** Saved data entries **
# # # #

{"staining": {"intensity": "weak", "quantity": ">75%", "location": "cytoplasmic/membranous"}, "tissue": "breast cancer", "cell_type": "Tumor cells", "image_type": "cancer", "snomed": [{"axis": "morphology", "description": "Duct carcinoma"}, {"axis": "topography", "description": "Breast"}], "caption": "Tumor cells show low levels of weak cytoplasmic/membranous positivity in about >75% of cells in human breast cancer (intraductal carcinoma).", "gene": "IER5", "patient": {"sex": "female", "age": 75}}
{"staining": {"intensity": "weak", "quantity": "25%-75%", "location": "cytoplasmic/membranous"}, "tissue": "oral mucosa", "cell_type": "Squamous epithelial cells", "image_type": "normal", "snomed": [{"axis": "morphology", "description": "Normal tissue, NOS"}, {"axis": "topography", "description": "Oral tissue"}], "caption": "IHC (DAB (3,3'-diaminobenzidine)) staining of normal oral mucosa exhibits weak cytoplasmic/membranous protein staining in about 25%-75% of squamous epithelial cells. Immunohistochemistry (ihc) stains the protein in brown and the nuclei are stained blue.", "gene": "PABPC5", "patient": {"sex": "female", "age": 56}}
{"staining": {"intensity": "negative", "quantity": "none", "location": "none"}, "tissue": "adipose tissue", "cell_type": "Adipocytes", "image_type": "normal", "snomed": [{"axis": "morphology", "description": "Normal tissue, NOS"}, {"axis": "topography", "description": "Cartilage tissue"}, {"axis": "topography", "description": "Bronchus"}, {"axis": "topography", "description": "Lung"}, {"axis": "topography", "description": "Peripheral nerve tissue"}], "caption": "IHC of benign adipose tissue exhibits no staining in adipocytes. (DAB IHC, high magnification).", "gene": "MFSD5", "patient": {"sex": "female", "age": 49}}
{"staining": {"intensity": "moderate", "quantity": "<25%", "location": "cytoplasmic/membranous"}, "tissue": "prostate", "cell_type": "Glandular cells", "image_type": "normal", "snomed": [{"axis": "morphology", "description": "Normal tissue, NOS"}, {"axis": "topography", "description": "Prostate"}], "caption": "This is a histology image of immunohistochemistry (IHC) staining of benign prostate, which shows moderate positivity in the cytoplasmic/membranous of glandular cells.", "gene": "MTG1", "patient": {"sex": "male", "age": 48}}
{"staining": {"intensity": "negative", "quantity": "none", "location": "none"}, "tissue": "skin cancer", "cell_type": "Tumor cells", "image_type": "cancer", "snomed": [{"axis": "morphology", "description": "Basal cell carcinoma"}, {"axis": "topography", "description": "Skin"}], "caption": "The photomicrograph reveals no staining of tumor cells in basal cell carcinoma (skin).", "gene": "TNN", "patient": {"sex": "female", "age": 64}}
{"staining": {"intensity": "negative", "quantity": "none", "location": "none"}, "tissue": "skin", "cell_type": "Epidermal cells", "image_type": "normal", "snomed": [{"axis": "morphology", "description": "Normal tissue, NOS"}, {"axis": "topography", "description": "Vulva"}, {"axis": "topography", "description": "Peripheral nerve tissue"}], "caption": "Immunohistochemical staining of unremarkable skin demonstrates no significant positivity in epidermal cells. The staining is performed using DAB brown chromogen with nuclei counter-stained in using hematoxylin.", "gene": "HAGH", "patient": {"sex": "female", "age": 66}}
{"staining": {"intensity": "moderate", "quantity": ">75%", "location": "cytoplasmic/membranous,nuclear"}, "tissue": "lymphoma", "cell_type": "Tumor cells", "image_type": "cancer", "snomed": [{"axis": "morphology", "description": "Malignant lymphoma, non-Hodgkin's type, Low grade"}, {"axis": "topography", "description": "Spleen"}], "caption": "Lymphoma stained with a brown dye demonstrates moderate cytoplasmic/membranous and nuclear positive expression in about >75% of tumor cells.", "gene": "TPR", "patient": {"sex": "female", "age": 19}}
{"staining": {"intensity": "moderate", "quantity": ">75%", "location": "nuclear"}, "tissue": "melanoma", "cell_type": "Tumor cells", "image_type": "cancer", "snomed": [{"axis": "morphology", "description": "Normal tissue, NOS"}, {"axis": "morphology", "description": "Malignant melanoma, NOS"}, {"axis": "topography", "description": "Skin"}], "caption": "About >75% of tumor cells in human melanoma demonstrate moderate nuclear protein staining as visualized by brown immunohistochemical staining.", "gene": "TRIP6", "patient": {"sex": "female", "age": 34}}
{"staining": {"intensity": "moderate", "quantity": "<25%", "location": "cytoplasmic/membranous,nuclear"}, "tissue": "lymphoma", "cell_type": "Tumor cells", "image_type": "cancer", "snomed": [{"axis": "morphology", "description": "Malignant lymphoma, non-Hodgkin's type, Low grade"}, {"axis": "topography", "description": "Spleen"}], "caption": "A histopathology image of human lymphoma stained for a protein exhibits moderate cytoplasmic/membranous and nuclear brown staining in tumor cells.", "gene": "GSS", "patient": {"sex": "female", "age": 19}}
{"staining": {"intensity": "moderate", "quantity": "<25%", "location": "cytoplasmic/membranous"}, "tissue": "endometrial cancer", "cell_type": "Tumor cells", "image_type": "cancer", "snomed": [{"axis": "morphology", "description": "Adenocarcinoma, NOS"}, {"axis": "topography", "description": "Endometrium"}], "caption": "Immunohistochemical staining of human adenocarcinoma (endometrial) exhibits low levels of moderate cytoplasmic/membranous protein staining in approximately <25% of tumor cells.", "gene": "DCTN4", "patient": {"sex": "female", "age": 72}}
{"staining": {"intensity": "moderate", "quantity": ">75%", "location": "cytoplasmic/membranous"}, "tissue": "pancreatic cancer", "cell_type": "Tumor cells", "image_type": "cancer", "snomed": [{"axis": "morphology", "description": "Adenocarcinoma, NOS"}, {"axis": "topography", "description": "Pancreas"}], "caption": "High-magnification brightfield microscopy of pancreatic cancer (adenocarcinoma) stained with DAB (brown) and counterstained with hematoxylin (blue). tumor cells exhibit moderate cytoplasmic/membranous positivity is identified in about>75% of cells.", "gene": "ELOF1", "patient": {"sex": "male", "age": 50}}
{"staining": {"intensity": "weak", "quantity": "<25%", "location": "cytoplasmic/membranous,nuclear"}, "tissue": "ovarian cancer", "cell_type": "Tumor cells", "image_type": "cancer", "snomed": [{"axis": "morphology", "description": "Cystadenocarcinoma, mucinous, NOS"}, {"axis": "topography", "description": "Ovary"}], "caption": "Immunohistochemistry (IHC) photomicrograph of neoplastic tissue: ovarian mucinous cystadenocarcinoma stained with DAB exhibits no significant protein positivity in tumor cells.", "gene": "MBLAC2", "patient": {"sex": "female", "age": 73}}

# # # #

** WHAT YOU HAVE TO DO **
Reproduce the data in its entirety, matching each character.

** RESULT FOR THIS TASK **
{"staining": {"intensity": "weak", "quantity": ">75%", "location": "cytoplasmic/membranous"}, "tissue": "breast cancer", "cell_type": "Tumor cells", "image_type": "cancer", "snomed": [{"axis": "morphology", "description": "Duct carcinoma"}, {"axis": "topography", "description": "Breast"}], "caption": "Tumor cells show low levels of weak cytoplasmic/membranous positivity in about >75% of cells in human breast cancer (intraductal carcinoma).", "gene": "IER5", "patient": {"sex": "female", "age": 75}}
{"staining": {"intensity": "weak", "quantity": "25%-75%", "location": "cytoplasmic/membranous"}, "tissue": "oral mucosa", "cell_type": "Squamous epithelial cells", "image_type": "normal", "snomed": [{"axis": "morphology", "description": "Normal tissue, NOS"}, {"axis": "topography", "description": "Oral tissue"}], "caption": "IHC (DAB (3,3'-diaminobenzidine)) staining of normal oral mucosa exhibits weak cytoplasmic/membranous protein staining in about 25%-75% of squamous epithelial cells. Immunohistochemistry (ihc) stains the protein in brown and the nuclei are stained blue.", "gene": "PABPC5", "patient": {"sex": "female", "age": 56}}
{"staining": {"intensity": "negative", "quantity": "none", "location": "none"}, "tissue": "adipose tissue", "cell_type": "Adipocytes", "image_type": "normal", "snomed": [{"axis": "morphology", "description": "Normal tissue, NOS"}, {"axis": "topography", "description": "Cartilage tissue"}, {"axis": "topography", "description": "Bronchus"}, {"axis": "topography", "description": "Lung"}, {"axis": "topography", "description": "Peripheral nerve tissue"}], "caption": "IHC of benign adipose tissue exhibits no staining in adipocytes. (DAB IHC, high magnification).", "gene": "MFSD5", "patient": {"sex": "female", "age": 49}}
{"staining": {"intensity": "moderate", "quantity": "<25%", "location": "cytoplasmic/membranous"}, "tissue": "prostate", "cell_type": "Glandular cells", "image_type": "normal", "snomed": [{"axis": "morphology", "description": "Normal tissue, NOS"}, {"axis": "topography", "description": "Prostate"}], "caption": "This is a histology image of immunohistochemistry (IHC) staining of benign prostate, which shows moderate positivity in the cytoplasmic/membranous of glandular cells.", "gene": "MTG1", "patient": {"sex": "male", "age": 48}}
{"staining": {"intensity": "negative", "quantity": "none", "location": "none"}, "tissue": "skin cancer", "cell_type": "Tumor cells", "image_type": "cancer", "snomed": [{"axis": "morphology", "description": "Basal cell carcinoma"}, {"axis": "topography", "description": "Skin"}], "caption": "The photomicrograph reveals no staining of tumor cells in basal cell carcinoma (skin).", "gene": "TNN", "patient": {"sex": "female", "age": 64}}
{"staining": {"intensity": "negative", "quantity": "none", "location": "none"}, "tissue": "skin", "cell_type": "Epidermal cells", "image_type": "normal", "snomed": [{"axis": "morphology", "description": "Normal tissue, NOS"}, {"axis": "topography", "description": "Vulva"}, {"axis": "topography", "description": "Peripheral nerve tissue"}], "caption": "Immunohistochemical staining of unremarkable skin demonstrates no significant positivity in epidermal cells. The staining is performed using DAB brown chromogen with nuclei counter-stained in using hematoxylin.", "gene": "HAGH", "patient": {"sex": "female", "age": 66}}
{"staining": {"intensity": "moderate", "quantity": ">75%", "location": "cytoplasmic/membranous,nuclear"}, "tissue": "lymphoma", "cell_type": "Tumor cells", "image_type": "cancer", "snomed": [{"axis": "morphology", "description": "Malignant lymphoma, non-Hodgkin's type, Low grade"}, {"axis": "topography", "description": "Spleen"}], "caption": "Lymphoma stained with a brown dye demonstrates moderate cytoplasmic/membranous and nuclear positive expression in about >75% of tumor cells.", "gene": "TPR", "patient": {"sex": "female", "age": 19}}
{"staining": {"intensity": "moderate", "quantity": ">75%", "location": "nuclear"}, "tissue": "melanoma", "cell_type": "Tumor cells", "image_type": "cancer", "snomed": [{"axis": "morphology", "description": "Normal tissue, NOS"}, {"axis": "morphology", "description": "Malignant melanoma, NOS"}, {"axis": "topography", "description": "Skin"}], "caption": "About >75% of tumor cells in human melanoma demonstrate moderate nuclear protein staining as visualized by brown immunohistochemical staining.", "gene": "TRIP6", "patient": {"sex": "female", "age": 34}}
{"staining": {"intensity": "moderate", "quantity": "<25%", "location": "cytoplasmic/membranous,nuclear"}, "tissue": "lymphoma", "cell_type": "Tumor cells", "image_type": "cancer", "snomed": [{"axis": "morphology", "description": "Malignant lymphoma, non-Hodgkin's type, Low grade"}, {"axis": "topography", "description": "Spleen"}], "caption": "A histopathology image of human lymphoma stained for a protein exhibits moderate cytoplasmic/membranous and nuclear brown staining in tumor cells.", "gene": "GSS", "patient": {"sex": "female", "age": 19}}
{"staining": {"intensity": "moderate", "quantity": "<25%", "location": "cytoplasmic/membranous"}, "tissue": "endometrial cancer", "cell_type": "Tumor cells", "image_type": "cancer", "snomed": [{"axis": "morphology", "description": "Adenocarcinoma, NOS"}, {"axis": "topography", "description": "Endometrium"}], "caption": "Immunohistochemical staining of human adenocarcinoma (endometrial) exhibits low levels of moderate cytoplasmic/membranous protein staining in approximately <25% of tumor cells.", "gene": "DCTN4", "patient": {"sex": "female", "age": 72}}
{"staining": {"intensity": "moderate", "quantity": ">75%", "location": "cytoplasmic/membranous"}, "tissue": "pancreatic cancer", "cell_type": "Tumor cells", "image_type": "cancer", "snomed": [{"axis": "morphology", "description": "Adenocarcinoma, NOS"}, {"axis": "topography", "description": "Pancreas"}], "caption": "High-magnification brightfield microscopy of pancreatic cancer (adenocarcinoma) stained with DAB (brown) and counterstained with hematoxylin (blue). tumor cells exhibit moderate cytoplasmic/membranous positivity is identified in about>75% of cells.", "gene": "ELOF1", "patient": {"sex": "male", "age": 50}}
{"staining": {"intensity": "weak", "quantity": "<25%", "location": "cytoplasmic/membranous,nuclear"}, "tissue": "ovarian cancer", "cell_type": "Tumor cells", "image_type": "cancer", "snomed": [{"axis": "morphology", "description": "Cystadenocarcinoma, mucinous, NOS"}, {"axis": "topography", "description": "Ovary"}], "caption": "Immunohistochemistry (IHC) photomicrograph of neoplastic tissue: ovarian mucinous cystadenocarcinoma stained with DAB exhibits no significant protein positivity in tumor cells.", "gene": "MBLAC2", "patient": {"sex": "female", "age": 73}}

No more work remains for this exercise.